* [Exercise] In the passage below about the glass artist, how long does it take Hewitt to make a solid glass marble about 1 inch in diameter?

* [Passage provided]
The 24-year-old self-taught glass artist creates many glass goods, from wine bottle stoppers and blown Christmas ornaments to jewelry in his home shop off Chamblin Road.

Marbles are one of Hewitt's specialties. It takes nearly an hour to create a roughly 1-inch-diameter solid glass marble with a colorful and often whimsical design inside. Butterflies are popular, and flowers are one of Hewitt's favorite because each is unique.

"Even if I take the same colors and try to make the same thing, it is going to be completely different," Hewitt said while working on a marble with a butterfly inside.

He said each marble begins as a disk of solid clear glass, borosilicate, the same type of glass that Pyrex cookware is made from. He uses a glass rod to hold the disc into the flame of a glassblowing torch powered by oxygen and propane.

"It is a science lesson, understanding how glass works and the physics," Hewitt said.

As the glass of the soon-to-be butterfly marble becomes pliable at about 1,500 degrees, Hewitt adds color by "drawing" lines and dots that will become the butterfly body, wings and antennae with thin, colored-glass rods.

* [Listed entries]
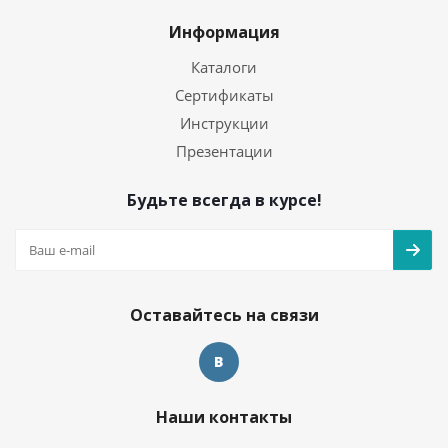
Информация
Каталоги
Сертификаты
Инструкции
Презентации
Будьте всегда в курсе!
Оставайтесь на связи
Наши контакты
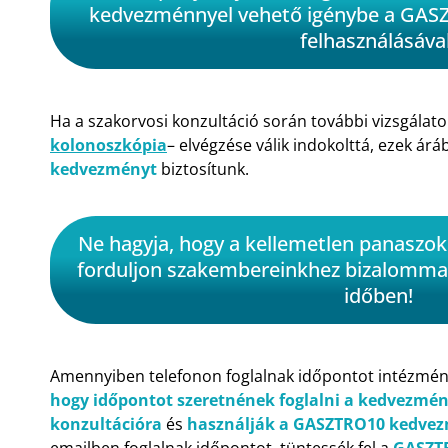
kedvezménnyel vehető igénybe a GA
felhasználásával
Ha a szakorvosi konzultáció során további vizsgálato
kolonoszkópia
– elvégzése válik indokolttá, ezek árá
kedvezményt
biztosítunk.
Ne hagyja, hogy a kellemetlen panaszok
forduljon szakembereinkhez bizalommal
időben!
Amennyiben telefonon foglalnak időpontot intézmé
hogy időpontot szeretnének foglalni a kedvezmén
konzultációra
és
használják a GASZTRO10 kedve
emailben foglalnak időpontot, tüntessék fel a
GASZT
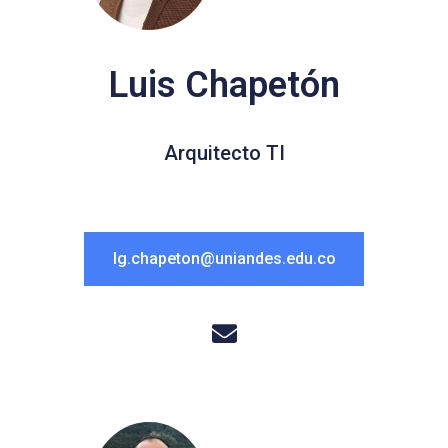
Luis Chapetón
Arquitecto TI
lg.chapeton@uniandes.edu.co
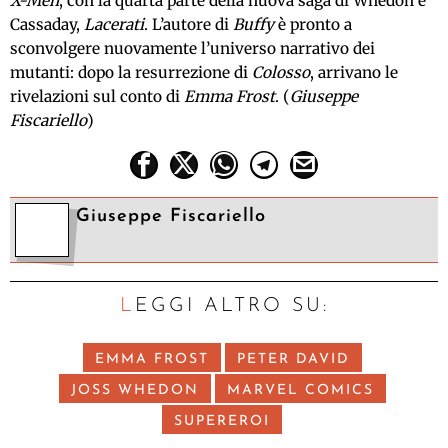
X-Men
, con la quarta parte della nuova saga di Whedon e
Cassaday,
Lacerati
. L’autore di
Buffy
è pronto a
sconvolgere nuovamente l’universo narrativo dei
mutanti: dopo la resurrezione di
Colosso
, arrivano le
rivelazioni sul conto di
Emma Frost
. (
Giuseppe
Fiscariello
)
Giuseppe Fiscariello
LEGGI ALTRO SU:
EMMA FROST
PETER DAVID
JOSS WHEDON
MARVEL COMICS
SUPEREROI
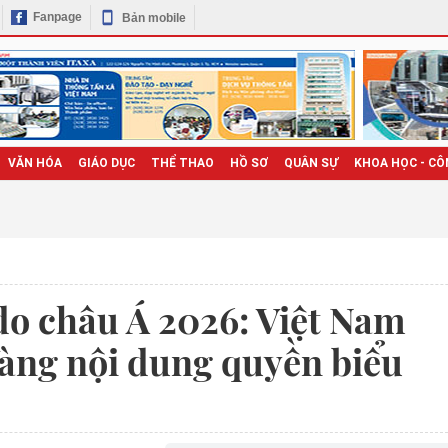
Fanpage
Bản mobile
VĂN HÓA
GIÁO DỤC
THỂ THAO
HỒ SƠ
QUÂN SỰ
KHOA HỌC - CÔ
do châu Á 2026: Việt Nam
àng nội dung quyền biểu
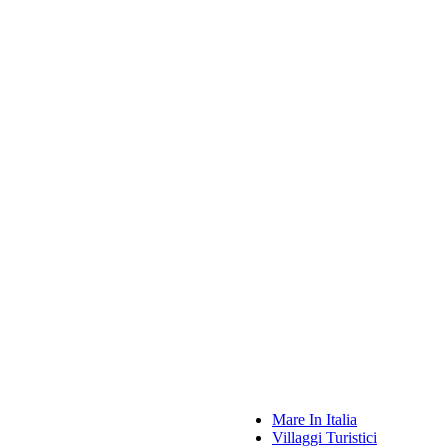
Mare In Italia
Villaggi Turistici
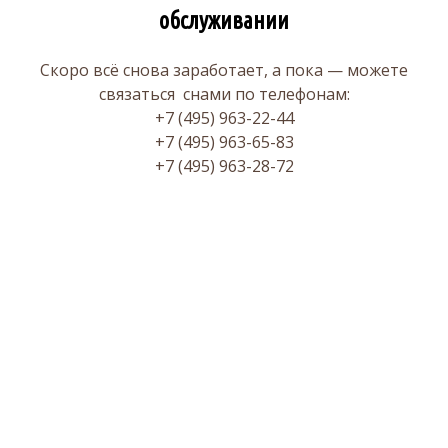
обслуживании
Скоро всё снова заработает, а пока — можете
связаться снами по телефонам:
+7 (495) 963-22-44
+7 (495) 963-65-83
+7 (495) 963-28-72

* [Completed task] Nearly an hour.